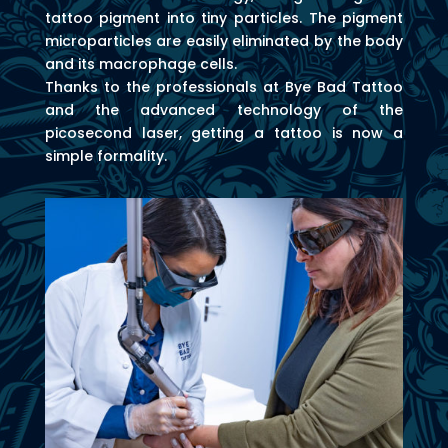
tattoo pigment into tiny particles. The pigment
microparticles are easily eliminated by the body
and its macrophage cells.
Thanks to the professionals at Bye Bad Tattoo
and the advanced technology of the
picosecond laser, getting a tattoo is now a
simple formality.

■ **BRIEF**:
Strip out the images, then output the records above word for word.

■ **ANSWER TO THE EXERCISE**:
tattoo pigment into tiny particles. The pigment
microparticles are easily eliminated by the body
and its macrophage cells.
Thanks to the professionals at Bye Bad Tattoo
and the advanced technology of the
picosecond laser, getting a tattoo is now a
simple formality.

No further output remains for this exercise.